I randomly chose another day.

Mom got another parking ticket. She’s always leaving the car where she can get a ticket! Dad gets mad about the tickets, but she always thinks she’ll be out of the store before the cops see the car.

I jumped forward. She was in Barrow now.

I met the new guide today. His name is Clay and he seems pretty nice. He offered me pickled muktuk. It’s good!

Dad’s birthday is coming. I want to play a joke on him.

The diary told me about her crush on Leon Kavik. It told me that she feared acne was breaking out on her face. A girl named Jessica back home was making fun of Kelley on the Internet. It was useless. Maybe there was no answer here.
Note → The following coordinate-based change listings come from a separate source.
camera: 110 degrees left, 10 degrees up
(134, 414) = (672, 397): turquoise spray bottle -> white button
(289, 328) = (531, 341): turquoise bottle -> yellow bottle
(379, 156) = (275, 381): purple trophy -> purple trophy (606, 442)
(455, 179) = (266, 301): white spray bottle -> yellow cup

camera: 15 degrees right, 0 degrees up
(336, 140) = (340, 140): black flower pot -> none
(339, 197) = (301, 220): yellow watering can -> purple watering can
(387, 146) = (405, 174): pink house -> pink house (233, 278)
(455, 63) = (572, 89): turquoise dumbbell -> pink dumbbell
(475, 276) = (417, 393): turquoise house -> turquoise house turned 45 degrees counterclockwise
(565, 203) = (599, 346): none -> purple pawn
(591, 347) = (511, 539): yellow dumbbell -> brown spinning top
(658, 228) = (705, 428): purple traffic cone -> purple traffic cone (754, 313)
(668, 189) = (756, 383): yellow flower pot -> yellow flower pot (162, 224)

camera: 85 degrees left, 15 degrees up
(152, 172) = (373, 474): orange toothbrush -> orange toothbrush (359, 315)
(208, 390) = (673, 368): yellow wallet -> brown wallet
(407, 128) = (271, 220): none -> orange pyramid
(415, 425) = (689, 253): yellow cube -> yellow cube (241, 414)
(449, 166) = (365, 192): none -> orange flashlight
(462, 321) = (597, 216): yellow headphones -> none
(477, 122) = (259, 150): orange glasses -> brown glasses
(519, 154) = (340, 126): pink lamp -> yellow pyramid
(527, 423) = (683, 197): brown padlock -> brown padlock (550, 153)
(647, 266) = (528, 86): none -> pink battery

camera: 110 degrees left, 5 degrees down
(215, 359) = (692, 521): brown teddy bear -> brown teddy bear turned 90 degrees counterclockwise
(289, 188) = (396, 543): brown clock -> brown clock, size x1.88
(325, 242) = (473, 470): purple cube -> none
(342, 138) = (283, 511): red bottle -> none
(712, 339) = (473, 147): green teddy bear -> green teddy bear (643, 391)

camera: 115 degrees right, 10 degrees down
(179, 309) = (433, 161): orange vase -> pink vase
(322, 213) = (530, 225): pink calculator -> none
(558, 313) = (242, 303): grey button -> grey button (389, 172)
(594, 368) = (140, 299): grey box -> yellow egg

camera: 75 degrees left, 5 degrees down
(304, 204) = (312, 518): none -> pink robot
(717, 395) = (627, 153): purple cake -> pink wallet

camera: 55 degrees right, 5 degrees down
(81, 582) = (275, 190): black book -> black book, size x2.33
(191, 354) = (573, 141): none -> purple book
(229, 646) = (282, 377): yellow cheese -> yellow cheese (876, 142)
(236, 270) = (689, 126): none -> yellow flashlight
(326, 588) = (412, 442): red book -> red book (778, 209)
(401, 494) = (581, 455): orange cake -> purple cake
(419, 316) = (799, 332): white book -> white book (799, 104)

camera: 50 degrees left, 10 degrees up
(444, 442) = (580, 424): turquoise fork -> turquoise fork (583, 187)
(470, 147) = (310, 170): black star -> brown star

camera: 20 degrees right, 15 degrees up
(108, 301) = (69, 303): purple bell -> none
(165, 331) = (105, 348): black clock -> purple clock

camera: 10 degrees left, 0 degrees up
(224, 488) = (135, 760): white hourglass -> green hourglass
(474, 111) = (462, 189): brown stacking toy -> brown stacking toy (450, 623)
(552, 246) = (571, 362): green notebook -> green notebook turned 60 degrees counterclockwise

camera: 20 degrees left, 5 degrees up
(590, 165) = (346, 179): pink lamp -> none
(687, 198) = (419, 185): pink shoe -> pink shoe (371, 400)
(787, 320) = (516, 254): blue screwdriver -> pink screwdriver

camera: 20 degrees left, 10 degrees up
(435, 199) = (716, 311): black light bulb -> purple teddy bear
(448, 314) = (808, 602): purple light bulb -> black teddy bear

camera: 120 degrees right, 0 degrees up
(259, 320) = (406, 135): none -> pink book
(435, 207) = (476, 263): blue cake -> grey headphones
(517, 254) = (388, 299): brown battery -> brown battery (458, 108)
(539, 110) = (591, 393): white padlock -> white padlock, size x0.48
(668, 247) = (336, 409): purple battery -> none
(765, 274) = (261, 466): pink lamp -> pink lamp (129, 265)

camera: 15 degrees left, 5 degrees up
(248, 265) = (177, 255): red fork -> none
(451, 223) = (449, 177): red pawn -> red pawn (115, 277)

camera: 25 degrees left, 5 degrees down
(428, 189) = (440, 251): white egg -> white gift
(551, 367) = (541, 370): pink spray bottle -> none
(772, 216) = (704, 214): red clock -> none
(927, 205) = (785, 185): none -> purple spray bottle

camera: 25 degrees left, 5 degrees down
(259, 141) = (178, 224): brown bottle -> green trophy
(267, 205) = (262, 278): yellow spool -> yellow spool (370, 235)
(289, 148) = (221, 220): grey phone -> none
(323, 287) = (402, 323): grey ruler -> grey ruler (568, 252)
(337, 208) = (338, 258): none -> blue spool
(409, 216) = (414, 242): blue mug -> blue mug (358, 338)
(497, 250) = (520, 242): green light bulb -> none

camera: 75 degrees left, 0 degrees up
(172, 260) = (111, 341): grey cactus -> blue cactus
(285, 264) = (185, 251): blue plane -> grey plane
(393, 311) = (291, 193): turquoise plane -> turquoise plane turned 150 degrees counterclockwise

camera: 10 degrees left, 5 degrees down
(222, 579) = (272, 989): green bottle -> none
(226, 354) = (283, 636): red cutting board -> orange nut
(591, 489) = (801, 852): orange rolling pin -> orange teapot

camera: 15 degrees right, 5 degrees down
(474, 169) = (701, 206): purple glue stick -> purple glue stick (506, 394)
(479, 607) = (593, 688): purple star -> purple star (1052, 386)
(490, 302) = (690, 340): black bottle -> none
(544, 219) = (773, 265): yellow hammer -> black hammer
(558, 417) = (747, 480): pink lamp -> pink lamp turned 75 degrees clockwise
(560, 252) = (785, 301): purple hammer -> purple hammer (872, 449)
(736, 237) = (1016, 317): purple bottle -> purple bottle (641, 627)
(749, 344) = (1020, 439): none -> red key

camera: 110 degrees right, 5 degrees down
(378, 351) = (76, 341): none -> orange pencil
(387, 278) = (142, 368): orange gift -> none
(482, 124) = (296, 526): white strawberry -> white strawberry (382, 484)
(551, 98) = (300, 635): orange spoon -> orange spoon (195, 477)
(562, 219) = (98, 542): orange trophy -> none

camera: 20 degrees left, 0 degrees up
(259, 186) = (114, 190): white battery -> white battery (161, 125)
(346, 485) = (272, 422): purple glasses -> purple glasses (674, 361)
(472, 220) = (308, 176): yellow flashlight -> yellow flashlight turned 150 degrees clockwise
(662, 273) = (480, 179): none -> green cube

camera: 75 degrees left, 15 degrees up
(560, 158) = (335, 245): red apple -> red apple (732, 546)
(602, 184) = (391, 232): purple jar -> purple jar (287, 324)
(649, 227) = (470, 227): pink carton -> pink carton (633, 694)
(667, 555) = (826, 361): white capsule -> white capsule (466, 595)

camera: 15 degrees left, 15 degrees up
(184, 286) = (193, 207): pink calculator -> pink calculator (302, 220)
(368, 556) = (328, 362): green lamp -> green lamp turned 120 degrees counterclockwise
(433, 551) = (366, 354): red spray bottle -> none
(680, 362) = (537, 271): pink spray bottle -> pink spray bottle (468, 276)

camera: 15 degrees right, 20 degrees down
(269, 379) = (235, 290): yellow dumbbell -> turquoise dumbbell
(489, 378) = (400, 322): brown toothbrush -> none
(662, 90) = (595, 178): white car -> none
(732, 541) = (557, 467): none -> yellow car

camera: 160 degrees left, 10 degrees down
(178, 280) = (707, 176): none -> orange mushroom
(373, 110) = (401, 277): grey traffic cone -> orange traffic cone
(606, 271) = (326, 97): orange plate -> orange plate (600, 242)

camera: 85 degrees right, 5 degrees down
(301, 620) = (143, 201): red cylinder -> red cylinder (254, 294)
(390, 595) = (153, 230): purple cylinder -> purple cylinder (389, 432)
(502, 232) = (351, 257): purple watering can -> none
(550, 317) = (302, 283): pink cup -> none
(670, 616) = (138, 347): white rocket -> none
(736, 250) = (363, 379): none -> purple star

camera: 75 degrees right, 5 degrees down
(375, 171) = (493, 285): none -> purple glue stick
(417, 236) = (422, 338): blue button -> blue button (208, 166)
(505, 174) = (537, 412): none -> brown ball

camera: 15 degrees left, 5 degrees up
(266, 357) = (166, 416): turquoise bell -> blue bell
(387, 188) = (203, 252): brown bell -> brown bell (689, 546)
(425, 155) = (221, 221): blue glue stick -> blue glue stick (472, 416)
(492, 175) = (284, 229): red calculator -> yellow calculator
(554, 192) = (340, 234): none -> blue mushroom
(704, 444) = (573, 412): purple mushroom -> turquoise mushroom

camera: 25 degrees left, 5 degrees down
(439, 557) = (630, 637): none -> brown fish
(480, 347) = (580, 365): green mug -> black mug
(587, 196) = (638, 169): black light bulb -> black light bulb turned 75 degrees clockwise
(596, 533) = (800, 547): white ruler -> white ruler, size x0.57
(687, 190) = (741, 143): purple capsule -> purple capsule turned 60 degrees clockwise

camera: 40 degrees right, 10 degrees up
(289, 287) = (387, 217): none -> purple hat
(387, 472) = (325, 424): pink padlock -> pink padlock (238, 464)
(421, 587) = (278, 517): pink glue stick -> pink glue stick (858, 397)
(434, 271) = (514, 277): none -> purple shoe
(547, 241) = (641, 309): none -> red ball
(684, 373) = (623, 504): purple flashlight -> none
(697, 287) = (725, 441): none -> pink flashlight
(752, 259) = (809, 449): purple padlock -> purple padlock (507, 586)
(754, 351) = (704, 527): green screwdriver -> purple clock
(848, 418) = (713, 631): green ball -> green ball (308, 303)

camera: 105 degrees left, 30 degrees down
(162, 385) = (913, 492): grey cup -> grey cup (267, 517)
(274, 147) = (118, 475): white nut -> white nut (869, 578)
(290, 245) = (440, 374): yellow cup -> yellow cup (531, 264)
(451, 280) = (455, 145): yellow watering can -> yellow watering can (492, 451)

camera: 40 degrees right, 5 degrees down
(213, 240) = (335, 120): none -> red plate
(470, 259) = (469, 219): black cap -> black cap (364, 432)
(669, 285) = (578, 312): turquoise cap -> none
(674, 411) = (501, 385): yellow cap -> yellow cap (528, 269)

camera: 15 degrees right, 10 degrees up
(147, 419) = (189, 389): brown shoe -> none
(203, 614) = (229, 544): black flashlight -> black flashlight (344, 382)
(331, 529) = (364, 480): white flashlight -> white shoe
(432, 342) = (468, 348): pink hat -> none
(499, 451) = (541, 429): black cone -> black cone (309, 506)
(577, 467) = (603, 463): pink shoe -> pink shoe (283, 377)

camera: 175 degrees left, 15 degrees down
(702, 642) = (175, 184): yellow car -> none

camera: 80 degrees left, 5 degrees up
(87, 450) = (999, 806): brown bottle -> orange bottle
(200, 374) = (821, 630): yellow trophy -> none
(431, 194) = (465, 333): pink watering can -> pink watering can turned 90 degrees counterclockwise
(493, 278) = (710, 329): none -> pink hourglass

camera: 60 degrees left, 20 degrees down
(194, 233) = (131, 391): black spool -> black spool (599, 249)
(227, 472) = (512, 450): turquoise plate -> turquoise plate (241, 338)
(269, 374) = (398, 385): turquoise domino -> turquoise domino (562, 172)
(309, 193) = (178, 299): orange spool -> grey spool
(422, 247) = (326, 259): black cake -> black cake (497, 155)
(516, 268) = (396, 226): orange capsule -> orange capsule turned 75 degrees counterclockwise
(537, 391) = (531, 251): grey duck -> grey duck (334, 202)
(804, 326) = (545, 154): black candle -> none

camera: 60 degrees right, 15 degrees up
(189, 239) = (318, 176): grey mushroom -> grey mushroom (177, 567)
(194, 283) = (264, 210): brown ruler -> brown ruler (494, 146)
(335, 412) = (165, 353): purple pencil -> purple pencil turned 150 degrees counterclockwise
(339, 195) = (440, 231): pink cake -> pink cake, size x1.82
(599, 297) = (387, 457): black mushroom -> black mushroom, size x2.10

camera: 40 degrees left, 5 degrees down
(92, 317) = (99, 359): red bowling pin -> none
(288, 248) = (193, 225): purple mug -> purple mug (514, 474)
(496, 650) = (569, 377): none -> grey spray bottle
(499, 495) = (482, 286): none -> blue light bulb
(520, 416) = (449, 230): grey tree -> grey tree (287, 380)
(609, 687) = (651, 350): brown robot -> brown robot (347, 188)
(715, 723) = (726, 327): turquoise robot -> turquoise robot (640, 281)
Maybe the diary was just the ramblings of a teen.

Someone was banging on the outer door. BAMBAMBAMBAM!

I shoved the pistol in the rear holster. My breath frosted in the hall. The cunnychuck door was closed and the front door had no knob, just one of those four-digit punch-in codes, even to exit. It lacked a spy hole. I held the gun low, at my side.

“It is Ranjay!”

The little Indian stood stamping and freezing. He was growing a beard, probably because facial hair might raise warmth by a fraction of a degree. His Honda SUV was plugged into the electrical outlet outside; the only modern amenity the place offered. He was alone, a bundled up ball with legs, Humpty Dumpty style, wearing two hats, one pulled over the other, the whole effect pushing his nose down and his mouth up. Ranjay as Picasso painting. Arctic cubism. The white period.